Charlemagne was not a political innovator, and did not provide any new sort of political glue to a polyglot, multi-traditioned state. Mostly, the administration of his domains was based on the Merovingian pattern of dependence on counts, whose loyalty was sought by dint of the King's raw power, and the benefits to be derived from association with him. Beyond that, the Churh was incorporated more closely into administration, as had been the trend from Pepin onwards. On the militarized borders and in newly conquered areas, margraves, or border counts, were established to maintain order, defend new acquisitions, and support the conversion process. A small group of the king's associates watched over all of this, and were in frequent contact with Charlemagne at Aachen. The King's sons were made titular kings of newly acquired areas, with some limited executive power. The challenge of this whole system was not unlike that in the Merovingian period--how to guarantee the continued loyalty of local administrators. There was no mechanism to do so, and often Charles' army was the answer. Additionally, missi dominici were royal agents created by Charlemagne. Consisting of a lay noble and a cleric sent directly from the palace out to the counties, they were to convey the king's desires and report back to him the conditions of the realm. As long as--and only as long as--a powerful king stood behind the missi, the system could work. As well, though the right of localities and various ethnic groups to individual customary law codes was recognized, during Charlemagne and Louis the Pious' lifetime, capitularies were issued by the central government which applied to all subjects equally.
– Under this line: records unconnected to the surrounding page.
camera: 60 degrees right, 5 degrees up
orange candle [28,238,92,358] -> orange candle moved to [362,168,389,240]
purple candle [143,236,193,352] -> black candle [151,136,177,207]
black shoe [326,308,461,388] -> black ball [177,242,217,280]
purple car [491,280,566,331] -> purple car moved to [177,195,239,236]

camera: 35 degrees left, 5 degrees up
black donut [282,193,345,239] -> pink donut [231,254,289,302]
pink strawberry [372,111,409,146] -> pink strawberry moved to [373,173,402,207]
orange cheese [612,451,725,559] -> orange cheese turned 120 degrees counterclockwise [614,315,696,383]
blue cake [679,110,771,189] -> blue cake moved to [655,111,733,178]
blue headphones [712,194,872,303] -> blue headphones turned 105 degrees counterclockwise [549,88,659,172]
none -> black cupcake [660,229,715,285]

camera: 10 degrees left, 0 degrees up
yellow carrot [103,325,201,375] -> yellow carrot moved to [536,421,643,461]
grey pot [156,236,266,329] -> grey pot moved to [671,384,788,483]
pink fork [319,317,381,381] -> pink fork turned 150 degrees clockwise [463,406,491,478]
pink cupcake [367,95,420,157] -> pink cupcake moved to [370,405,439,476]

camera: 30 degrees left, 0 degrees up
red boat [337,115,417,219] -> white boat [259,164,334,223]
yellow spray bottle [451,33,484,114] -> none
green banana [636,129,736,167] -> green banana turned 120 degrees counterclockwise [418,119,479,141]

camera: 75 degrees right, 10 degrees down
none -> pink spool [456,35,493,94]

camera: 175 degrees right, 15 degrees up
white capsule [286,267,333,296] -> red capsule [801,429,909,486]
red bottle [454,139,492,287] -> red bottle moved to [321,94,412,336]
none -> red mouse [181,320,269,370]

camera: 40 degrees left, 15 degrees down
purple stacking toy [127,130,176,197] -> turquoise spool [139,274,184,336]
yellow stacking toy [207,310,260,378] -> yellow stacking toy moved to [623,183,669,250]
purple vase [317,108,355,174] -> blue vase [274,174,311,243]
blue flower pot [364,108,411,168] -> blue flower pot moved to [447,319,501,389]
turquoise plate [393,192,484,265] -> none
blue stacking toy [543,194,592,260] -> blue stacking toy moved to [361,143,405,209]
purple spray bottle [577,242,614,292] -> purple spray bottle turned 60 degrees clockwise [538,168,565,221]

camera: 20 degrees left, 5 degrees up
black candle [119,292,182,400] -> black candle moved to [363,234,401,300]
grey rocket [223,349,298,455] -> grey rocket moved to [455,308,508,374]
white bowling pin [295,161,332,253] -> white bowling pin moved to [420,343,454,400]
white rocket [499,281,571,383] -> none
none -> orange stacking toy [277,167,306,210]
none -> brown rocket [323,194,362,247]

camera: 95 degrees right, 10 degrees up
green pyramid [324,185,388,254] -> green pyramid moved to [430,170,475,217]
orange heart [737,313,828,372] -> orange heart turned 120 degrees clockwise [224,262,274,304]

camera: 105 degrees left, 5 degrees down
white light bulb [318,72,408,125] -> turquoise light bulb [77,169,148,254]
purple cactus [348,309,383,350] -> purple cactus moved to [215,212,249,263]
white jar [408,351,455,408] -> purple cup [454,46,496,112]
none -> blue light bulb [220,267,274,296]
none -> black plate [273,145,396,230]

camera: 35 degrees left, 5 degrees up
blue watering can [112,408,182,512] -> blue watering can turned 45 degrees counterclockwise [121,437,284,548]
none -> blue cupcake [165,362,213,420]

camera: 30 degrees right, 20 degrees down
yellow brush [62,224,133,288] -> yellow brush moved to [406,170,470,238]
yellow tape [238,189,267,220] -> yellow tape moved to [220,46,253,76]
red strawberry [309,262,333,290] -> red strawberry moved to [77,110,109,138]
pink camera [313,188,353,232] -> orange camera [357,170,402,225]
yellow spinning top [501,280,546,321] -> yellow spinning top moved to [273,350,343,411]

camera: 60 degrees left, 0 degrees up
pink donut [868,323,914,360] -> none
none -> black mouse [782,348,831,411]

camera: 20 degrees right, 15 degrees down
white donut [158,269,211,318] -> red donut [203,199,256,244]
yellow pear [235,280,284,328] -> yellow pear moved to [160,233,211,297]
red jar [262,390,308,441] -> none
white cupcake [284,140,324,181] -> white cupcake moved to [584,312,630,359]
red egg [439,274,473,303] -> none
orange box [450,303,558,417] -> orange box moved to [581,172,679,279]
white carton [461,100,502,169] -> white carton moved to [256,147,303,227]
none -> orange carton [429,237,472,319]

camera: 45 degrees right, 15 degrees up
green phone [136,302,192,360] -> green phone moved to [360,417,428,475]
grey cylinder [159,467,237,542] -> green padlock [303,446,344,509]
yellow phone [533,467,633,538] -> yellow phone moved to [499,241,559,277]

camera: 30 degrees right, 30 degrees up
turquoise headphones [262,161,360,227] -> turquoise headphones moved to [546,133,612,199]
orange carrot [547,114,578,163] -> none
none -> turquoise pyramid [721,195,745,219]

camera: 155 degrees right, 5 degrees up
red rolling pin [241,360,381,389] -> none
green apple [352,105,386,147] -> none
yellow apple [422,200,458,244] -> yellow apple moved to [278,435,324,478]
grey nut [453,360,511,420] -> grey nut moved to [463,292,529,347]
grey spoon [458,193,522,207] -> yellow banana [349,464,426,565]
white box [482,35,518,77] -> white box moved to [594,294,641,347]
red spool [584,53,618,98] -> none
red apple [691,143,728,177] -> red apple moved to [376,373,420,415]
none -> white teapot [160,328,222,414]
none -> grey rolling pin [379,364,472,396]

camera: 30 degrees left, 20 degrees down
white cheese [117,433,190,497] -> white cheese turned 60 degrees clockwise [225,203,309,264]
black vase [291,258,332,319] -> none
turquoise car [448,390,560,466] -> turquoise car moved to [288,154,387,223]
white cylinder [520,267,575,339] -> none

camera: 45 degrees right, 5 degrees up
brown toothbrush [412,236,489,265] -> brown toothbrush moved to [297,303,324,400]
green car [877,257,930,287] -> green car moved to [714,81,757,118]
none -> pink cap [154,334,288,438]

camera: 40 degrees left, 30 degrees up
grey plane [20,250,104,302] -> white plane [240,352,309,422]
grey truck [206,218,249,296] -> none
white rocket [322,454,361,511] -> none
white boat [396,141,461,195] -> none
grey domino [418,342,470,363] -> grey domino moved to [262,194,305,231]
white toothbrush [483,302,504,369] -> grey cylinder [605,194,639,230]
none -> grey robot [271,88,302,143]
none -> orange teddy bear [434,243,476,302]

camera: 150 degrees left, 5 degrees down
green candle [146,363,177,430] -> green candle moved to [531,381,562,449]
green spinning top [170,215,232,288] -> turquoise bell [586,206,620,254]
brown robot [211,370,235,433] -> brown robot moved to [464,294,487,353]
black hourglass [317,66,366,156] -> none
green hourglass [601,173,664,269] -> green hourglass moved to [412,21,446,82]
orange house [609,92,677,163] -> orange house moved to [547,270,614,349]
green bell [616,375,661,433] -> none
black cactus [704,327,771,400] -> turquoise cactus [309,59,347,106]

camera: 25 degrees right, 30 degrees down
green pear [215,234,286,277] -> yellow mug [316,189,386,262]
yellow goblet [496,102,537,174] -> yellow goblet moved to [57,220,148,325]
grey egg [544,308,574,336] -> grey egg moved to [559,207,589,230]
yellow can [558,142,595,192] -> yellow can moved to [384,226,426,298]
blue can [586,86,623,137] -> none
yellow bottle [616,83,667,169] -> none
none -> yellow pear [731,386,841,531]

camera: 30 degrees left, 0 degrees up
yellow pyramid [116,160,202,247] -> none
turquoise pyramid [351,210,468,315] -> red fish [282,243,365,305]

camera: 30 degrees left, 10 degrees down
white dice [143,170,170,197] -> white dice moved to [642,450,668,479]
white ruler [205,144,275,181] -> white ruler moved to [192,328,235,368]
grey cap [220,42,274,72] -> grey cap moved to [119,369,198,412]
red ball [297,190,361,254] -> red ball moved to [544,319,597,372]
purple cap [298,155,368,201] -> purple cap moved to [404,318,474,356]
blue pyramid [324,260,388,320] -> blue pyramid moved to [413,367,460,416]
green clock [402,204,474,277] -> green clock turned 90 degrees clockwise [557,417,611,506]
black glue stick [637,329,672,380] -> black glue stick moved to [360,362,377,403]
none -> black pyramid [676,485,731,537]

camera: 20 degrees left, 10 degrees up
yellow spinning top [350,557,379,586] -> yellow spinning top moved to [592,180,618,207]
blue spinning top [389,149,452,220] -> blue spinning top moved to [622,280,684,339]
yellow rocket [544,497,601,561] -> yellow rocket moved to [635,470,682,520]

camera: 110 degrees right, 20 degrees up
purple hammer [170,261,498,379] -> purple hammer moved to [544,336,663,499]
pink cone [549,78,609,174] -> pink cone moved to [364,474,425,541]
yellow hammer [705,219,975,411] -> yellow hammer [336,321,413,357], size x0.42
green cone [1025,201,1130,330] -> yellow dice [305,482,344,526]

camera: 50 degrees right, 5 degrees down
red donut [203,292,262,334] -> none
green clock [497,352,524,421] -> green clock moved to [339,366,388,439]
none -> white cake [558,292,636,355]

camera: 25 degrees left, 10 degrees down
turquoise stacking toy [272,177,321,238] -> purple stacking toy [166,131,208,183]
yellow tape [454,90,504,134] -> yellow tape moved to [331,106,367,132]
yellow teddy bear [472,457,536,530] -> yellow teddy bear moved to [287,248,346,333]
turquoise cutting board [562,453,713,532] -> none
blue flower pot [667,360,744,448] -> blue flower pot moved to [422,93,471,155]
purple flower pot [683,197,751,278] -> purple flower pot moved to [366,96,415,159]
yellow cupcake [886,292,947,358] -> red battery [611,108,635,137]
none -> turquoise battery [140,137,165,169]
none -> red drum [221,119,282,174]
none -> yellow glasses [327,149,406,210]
Finally, yearly assemblies were held in the spring or summer. Gathering together counts, dukes, their retinues, and the royal host, issues of general concern would be addressed, after which the army would go off to fight across the nearest border. As far as fiscal administration was concerned, public taxation was not much more orderly than it had been under the effective Merovingians. Aside from certain dues, the king lived mostly off the revenues of his large estates scattered throughout Francia. Moving from one to another as provisions ran low, it allowed him to check up on conditions regionally. All in all, "we are still dealing with a primitive German monarchy--but a primitive German monarchy presided over by a political genius" quite adept at warfare.